Por: Luz Sánchez-Mellado | El País
Hace tiempo, antes de que la pandemia terminara de encerrarnos en nuestros respectivos laberintos, hubo un compañero que se jubiló como está mandado: con su edad reglamentaria, sus trienios cotizados, su pensión máxima y sus 20 años de esperanza de vida por delante, pero que no acabó nunca de romper el cordón umbilical con el curro.

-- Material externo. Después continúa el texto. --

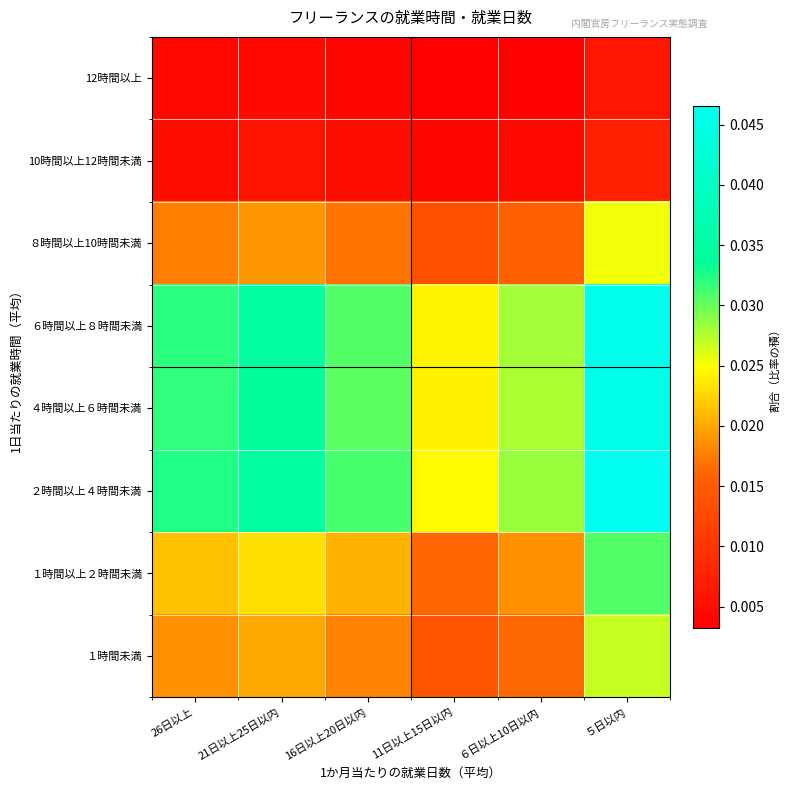

What is the total value across all series at 16日以上20日以内?

0.2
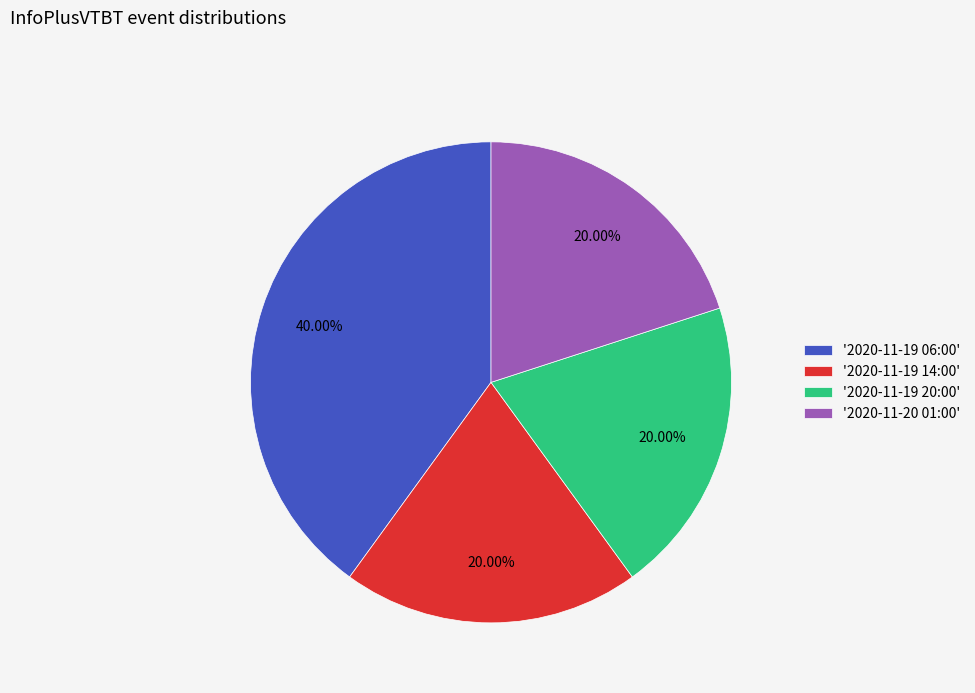

Does any single category account for the majority?

No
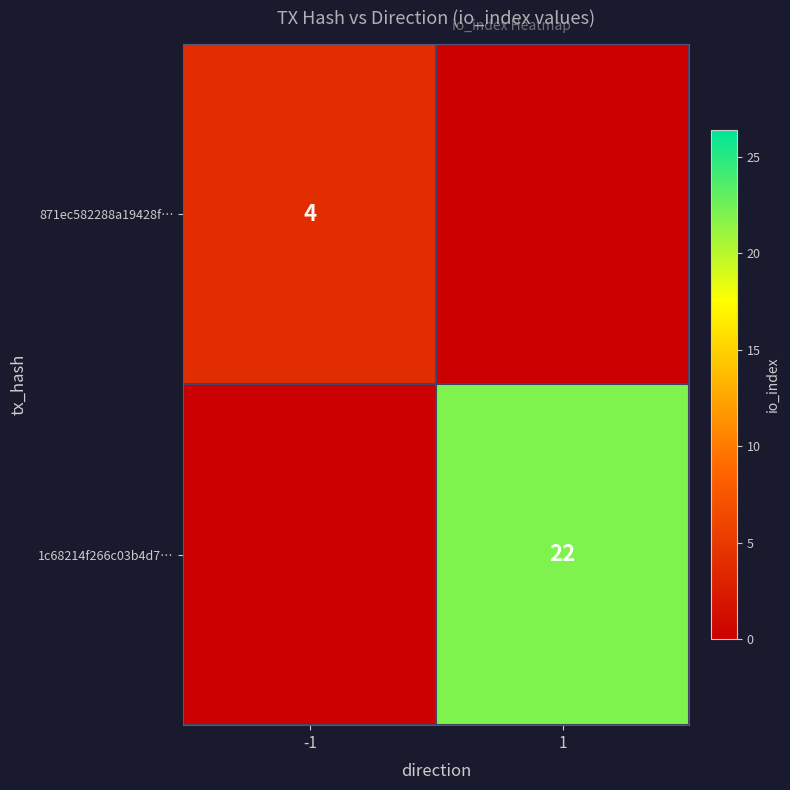

Is it true that 871ec582288a19428f… equals 6 at -1?

False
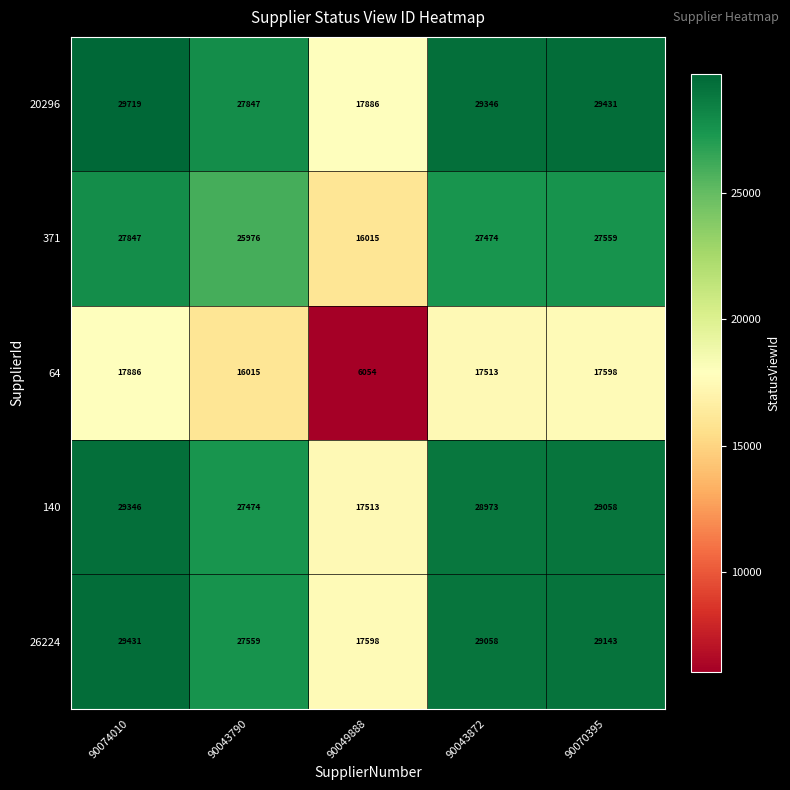

The 371 series shows 27474 at 90043872. True or false?

True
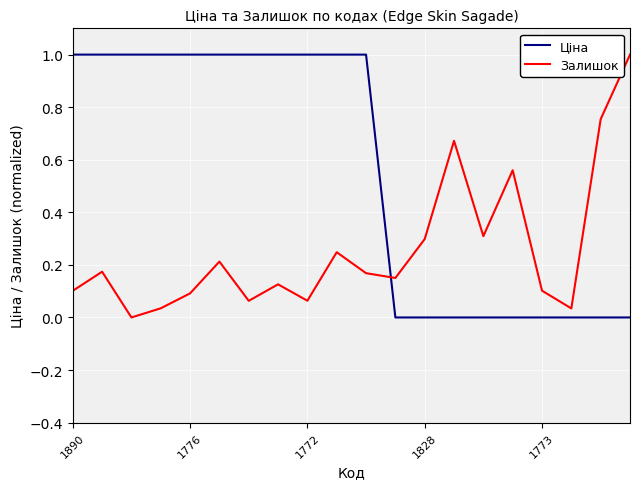

Which series has the largest total across all categories?

Ціна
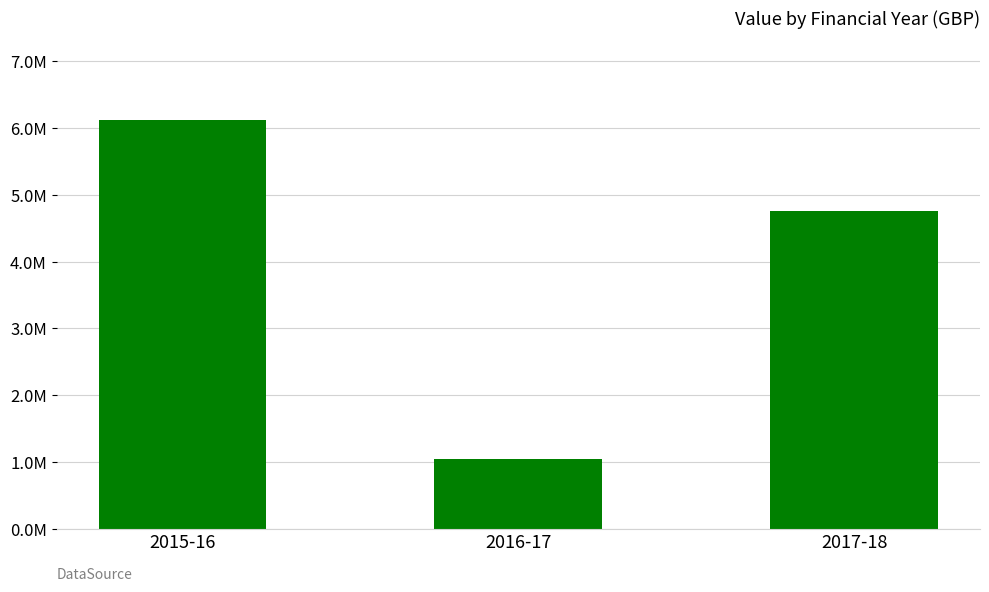

What is the smallest value displayed?

1039921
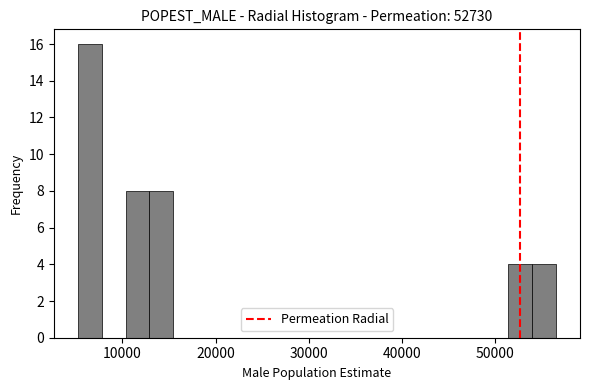

Read against the x-axis, roughly where is the centre of the tallest bar?

6000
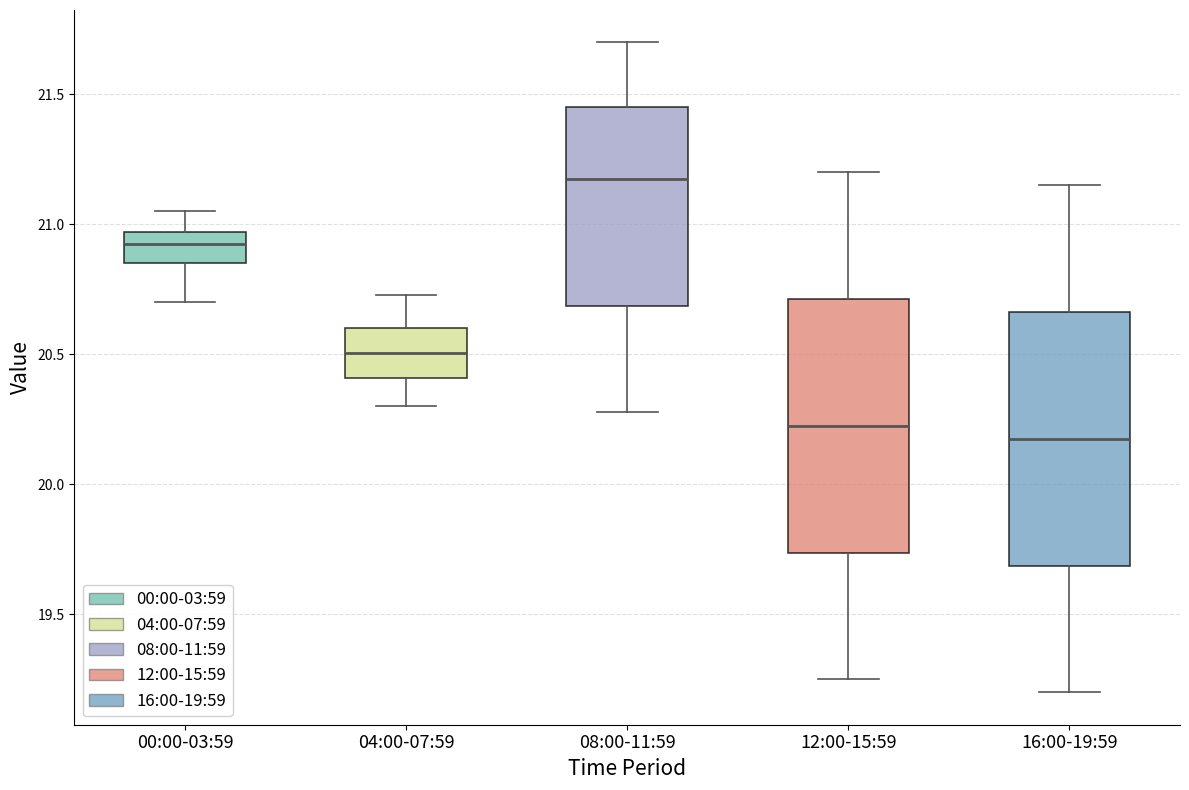

Which box has the lowest median line?

16:00-19:59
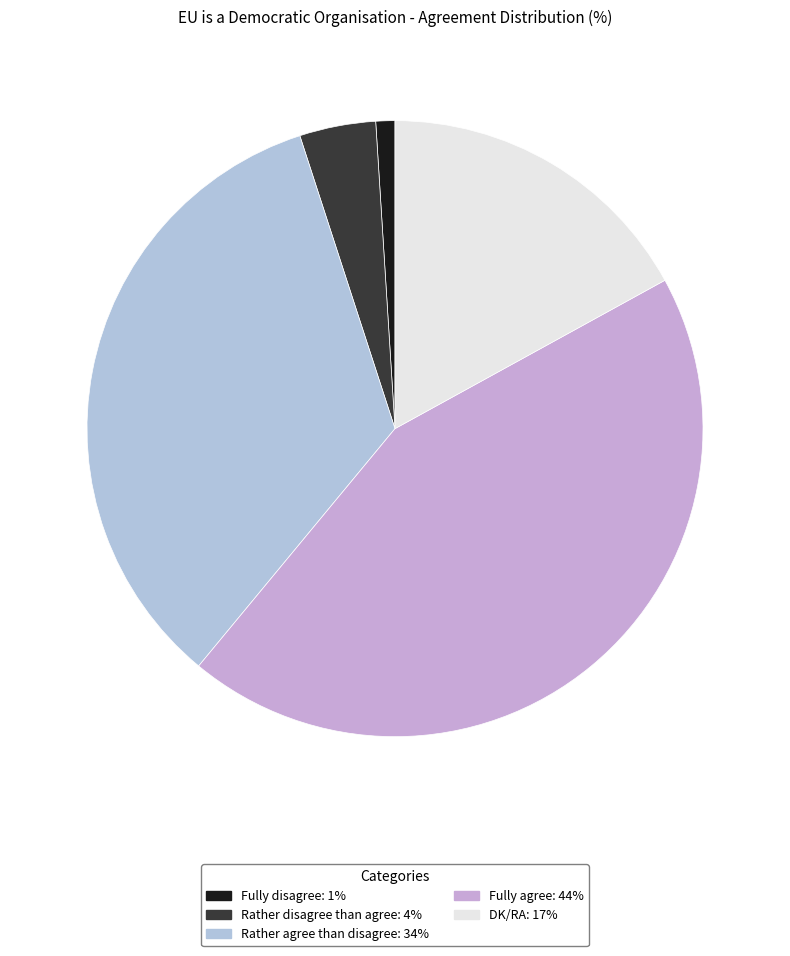

Does Rather agree than disagree account for over 50% of the chart?

No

Cada poco, se presentaba con cualquier excusa en la casa que había sido más que la suya, saludaba a sus estresados excolegas, que lo veíamos venir de lejos con una mezcla de envidia y fastidio, y, al poco, cuando se quedaba más solo que la una, se iba con su pachorra de desocupado y su escapulario de visitante a cuestas hasta la próxima. Así estuvo unos años, no muchos, hasta que, a la vuelta de unas vacaciones, supe que se lo había llevado un cáncer por delante, sin poder siquiera ir al tanatorio a despedirlo, y me reconcomió la conciencia los cinco minutos que tardó el jefe en endosarme el primer marrón de la temporada e írseme el santo al cielo. No estoy orgullosa.
Desde entonces, se han ido jubilando, más o menos jubilosamente o a la fuerza, docenas de camaradas, ellos y ellas, y cada cual se ha retirado a su estilo. Desde los que quedan a comer en el polígono con los amigos todas las semanas a los que desaparecen del radar y pasan, figurada y literalmente, a mejor vida. A algunos se los echa de menos. Otros se van sin pena ni gloria. Los menos llevan tanta paz como descanso dejan. Para mí, los peores, sin embargo, son quienes se creen imprescindibles, no aceptan pasar a un segundo plano, sea cual sea su idea del primero, y, en su soberbia, creen que, después de ellos, el caos. Me irritan tanto como me conmueven. No debe de ser fácil irse del sitio donde has pasado tres cuartos de tu vida y has sido todo, sobre todo si lo de fuera no basta para saciar tu sed de protagonismo y reconocimiento, seas el gran jefe o el último indio. Personalmente, aspiro a hacer un discreto mutis por el foro, disfrutar de la bolsa y de la vida que me queden y dejar un buen recuerdo en la gente a la que le di, y me dio, lo mejor de mi trabajo. Espero que para entonces, sea mañana o a los 95 tacos, según amenazan los gurús del ultraliberalismo, me quede vivo algún colega de los que te dicen las verdades a la jeta que me lo recuerde. Y, si no, que me pegue un tiro.